Ohio Supreme Court issues decision on medical malpractice jury instructions

The Ohio Supreme Court issued a decision yesterday dealing with the impact of an improper jury instruction about the standard of care in a medical malpractice case involving the death of a child. The case, Cromer v. Children’s Hosp. Med. Ctr. of Akron, involved a child (Seth Cromer) who was admitted to the hospital suffering from shock. The doctors did not intubate him immediately and asserted at trial that they weighed the risks and felt that doing so would have put him at too great a risk of cardiac arrest based on his blood pressure at the time. No one argued that they did not foresee the risks to the child in making decisions about his care.

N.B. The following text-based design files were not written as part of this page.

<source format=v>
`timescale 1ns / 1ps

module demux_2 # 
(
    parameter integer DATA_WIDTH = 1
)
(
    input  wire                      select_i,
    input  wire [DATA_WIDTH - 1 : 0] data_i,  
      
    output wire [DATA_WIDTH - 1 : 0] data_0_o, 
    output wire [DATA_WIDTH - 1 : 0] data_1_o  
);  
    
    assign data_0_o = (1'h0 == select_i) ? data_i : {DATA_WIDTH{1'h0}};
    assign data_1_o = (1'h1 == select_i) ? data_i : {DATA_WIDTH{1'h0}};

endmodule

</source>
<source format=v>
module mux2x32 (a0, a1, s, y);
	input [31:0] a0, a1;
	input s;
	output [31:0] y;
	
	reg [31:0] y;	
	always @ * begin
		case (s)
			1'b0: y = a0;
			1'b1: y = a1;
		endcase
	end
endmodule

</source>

The court gave instructions to the jury about the elements of medical negligence, and included an instruction about the whether the doctors should have foreseen Seth's death. This foreseeability instruction is usually only included in standard negligence cases. They also included an interrogatory to the jury about whether the hospital was negligent, and one about whether that negligence caused the child's death. The jury found that the hospital wasn't negligent. Because they found no negligence they did not need to answer the question about whether the negligence caused the child's death, but they did so anyway, finding the hospital's actions did not cause it.

The family argued that the court should not have included the jury instruction about whether the doctors should have foreseen the harm to their son, and that the jury misunderstood the law, claiming that the fact that they answered both interrogatories when the first one eliminated the need to answer the second one as evidence of their lack of understanding.

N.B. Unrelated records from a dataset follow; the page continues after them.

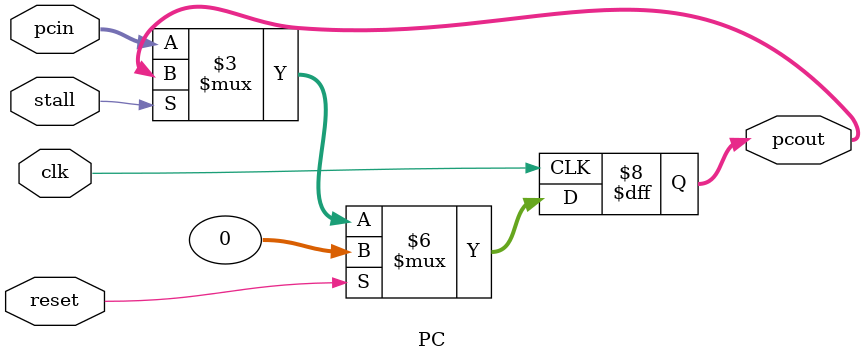
<source format=v>
`timescale 1ns / 1ps

module PC(
    input       reset, clk,stall,
    input       [31:0]  pcin,
    output reg  [31:0]  pcout
    );
    
    always @ (posedge clk) begin
        if (reset) 
            pcout <= 32'b0;
        else if (!stall)
            pcout <= pcin;
    end
    
endmodule

</source>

On appeal the Ninth District reversed the trial court, finding that the court should not have included the jury instruction about forseeability. The Ohio Supreme Court reversed the appellate court in an opinion penned by Chief Justice Maureen O'Connor. The Court addressed the basic elements of negligence, which are a duty by one person that is breached, that causes harm (damages) to another party. Generally in negligence cases the "duty" of one person to the other is established by showing that it is foreseeable to a reasonable person that whatever the person accused of negligence is doing (or not doing) could harm the other person.

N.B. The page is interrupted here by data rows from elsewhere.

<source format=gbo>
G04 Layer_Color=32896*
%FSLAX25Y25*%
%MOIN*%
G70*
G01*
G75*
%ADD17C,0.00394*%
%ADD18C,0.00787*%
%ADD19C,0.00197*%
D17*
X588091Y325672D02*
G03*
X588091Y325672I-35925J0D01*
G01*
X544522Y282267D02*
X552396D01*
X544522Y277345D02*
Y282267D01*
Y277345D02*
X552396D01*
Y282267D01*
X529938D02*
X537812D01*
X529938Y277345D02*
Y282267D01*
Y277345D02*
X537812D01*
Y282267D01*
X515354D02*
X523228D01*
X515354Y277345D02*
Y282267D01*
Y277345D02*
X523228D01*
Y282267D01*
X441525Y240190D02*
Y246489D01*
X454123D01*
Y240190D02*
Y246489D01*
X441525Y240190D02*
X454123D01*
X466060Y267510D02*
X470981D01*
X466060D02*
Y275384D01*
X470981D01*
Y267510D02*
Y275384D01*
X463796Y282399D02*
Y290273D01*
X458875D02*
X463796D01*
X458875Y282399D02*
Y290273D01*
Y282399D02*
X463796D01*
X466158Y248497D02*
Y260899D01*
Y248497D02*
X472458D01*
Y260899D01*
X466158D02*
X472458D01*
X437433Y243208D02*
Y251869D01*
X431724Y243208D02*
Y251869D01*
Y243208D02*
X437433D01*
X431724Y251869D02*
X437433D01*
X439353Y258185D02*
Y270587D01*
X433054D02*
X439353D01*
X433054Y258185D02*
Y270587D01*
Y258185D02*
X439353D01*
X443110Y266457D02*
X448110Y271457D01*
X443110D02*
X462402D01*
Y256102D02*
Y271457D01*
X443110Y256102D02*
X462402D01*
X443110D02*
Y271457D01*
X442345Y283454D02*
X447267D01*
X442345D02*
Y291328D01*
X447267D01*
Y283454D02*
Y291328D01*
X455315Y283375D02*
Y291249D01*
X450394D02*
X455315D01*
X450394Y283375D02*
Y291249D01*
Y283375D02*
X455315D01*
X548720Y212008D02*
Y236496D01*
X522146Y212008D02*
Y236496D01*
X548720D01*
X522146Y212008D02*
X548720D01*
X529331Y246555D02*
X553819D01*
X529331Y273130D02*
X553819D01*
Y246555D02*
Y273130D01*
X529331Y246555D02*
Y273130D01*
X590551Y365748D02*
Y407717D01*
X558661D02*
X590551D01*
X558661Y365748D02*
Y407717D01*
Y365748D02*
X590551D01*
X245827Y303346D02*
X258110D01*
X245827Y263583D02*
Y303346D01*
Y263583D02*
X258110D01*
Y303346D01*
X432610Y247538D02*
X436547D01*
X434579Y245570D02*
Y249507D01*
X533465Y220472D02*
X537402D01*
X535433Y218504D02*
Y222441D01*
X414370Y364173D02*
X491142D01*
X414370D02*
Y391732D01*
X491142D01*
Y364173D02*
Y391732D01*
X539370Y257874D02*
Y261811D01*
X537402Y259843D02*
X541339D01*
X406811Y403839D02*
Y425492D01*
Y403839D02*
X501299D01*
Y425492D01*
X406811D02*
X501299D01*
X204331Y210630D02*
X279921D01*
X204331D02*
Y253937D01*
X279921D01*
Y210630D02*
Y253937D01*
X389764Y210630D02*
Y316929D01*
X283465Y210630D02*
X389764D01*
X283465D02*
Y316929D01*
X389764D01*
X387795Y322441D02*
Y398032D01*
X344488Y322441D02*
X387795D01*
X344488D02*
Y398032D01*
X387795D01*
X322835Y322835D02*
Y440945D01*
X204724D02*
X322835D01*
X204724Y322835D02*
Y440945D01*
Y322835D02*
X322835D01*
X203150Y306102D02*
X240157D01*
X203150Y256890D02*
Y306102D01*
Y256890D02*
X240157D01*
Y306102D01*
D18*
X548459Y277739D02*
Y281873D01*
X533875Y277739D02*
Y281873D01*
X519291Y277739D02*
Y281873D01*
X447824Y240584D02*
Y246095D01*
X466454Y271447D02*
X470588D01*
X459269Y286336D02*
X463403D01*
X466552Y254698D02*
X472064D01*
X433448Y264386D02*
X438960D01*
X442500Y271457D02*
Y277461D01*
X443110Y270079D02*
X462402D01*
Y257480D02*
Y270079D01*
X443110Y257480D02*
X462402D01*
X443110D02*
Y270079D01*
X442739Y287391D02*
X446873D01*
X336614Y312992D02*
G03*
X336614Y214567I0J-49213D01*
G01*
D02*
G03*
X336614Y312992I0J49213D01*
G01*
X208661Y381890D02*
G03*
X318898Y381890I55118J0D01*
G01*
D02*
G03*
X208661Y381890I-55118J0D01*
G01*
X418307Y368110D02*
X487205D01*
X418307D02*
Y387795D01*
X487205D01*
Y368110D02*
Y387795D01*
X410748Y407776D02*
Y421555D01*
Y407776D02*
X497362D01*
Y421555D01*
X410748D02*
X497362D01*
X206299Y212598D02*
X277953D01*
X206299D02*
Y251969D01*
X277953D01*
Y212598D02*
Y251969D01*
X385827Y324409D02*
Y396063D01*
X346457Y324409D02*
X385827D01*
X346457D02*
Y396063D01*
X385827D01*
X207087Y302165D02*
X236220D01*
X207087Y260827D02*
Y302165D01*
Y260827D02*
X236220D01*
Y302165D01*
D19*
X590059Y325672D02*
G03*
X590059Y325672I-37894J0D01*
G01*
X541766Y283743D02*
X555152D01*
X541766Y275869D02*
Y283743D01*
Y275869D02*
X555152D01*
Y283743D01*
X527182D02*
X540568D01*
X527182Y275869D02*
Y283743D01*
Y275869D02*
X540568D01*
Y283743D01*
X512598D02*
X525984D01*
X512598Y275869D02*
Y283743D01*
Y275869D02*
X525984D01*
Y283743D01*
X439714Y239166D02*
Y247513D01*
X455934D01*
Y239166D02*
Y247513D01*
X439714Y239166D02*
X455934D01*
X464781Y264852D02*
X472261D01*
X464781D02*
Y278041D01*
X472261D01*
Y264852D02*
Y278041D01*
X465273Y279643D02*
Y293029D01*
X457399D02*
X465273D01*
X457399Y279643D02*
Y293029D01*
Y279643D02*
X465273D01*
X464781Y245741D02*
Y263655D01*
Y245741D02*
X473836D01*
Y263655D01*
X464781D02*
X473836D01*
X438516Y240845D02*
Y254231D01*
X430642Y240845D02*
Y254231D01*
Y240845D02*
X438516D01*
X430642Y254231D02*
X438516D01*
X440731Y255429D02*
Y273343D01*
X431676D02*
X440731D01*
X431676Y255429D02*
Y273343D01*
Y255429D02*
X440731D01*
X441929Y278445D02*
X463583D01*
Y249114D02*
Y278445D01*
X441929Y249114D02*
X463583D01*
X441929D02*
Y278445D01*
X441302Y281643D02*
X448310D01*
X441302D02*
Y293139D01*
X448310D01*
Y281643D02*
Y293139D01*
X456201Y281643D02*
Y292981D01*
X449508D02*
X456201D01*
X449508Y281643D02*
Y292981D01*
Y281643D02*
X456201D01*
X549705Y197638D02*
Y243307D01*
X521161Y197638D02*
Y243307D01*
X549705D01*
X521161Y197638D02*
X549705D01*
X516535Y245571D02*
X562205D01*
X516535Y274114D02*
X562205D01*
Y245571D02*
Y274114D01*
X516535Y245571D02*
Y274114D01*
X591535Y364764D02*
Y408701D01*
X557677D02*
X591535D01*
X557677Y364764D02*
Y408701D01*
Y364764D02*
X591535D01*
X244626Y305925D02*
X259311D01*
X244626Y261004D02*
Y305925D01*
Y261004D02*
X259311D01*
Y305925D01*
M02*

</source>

The Court acknowledged that doctors have a heightened duty to their patients because of their relationship, and that in medical malpractice cases it is foreseeable that the doctors' action or inaction could harm that particular patient.  The Court also found, however, that the doctors are held to a standard that requires foreseeing risks that another "medical professional of ordinary skill, care, and diligence would foresee under similar circumstances." So while it is always foreseeable that a doctor could harm their patient, the question about whether a doctor should have foreseen a particular risk to the patient is still relevant. According to the Ohio Supreme Court, this means that a jury instruction about foreseeability can generally be included in a medical malpractice case.

In the Cromer case, however, there was not any dispute about whether the doctors foresaw the risks involved with not immediately intubating Seth; the doctors had testified that they did. Because of this, the Court ruled, the jury instruction about foreseeability wasn't relevant and should not have been included. The Court found, however, that this did not mislead the jury because the instructions provided the appropriate standard of care as a whole. The Court stressed that the only evidence presented that the jury was misled was that they mistakenly answered the second interrogatory, but found that there was no connection between the improper instruction about foreseeability and the jurors answering a question that was not required.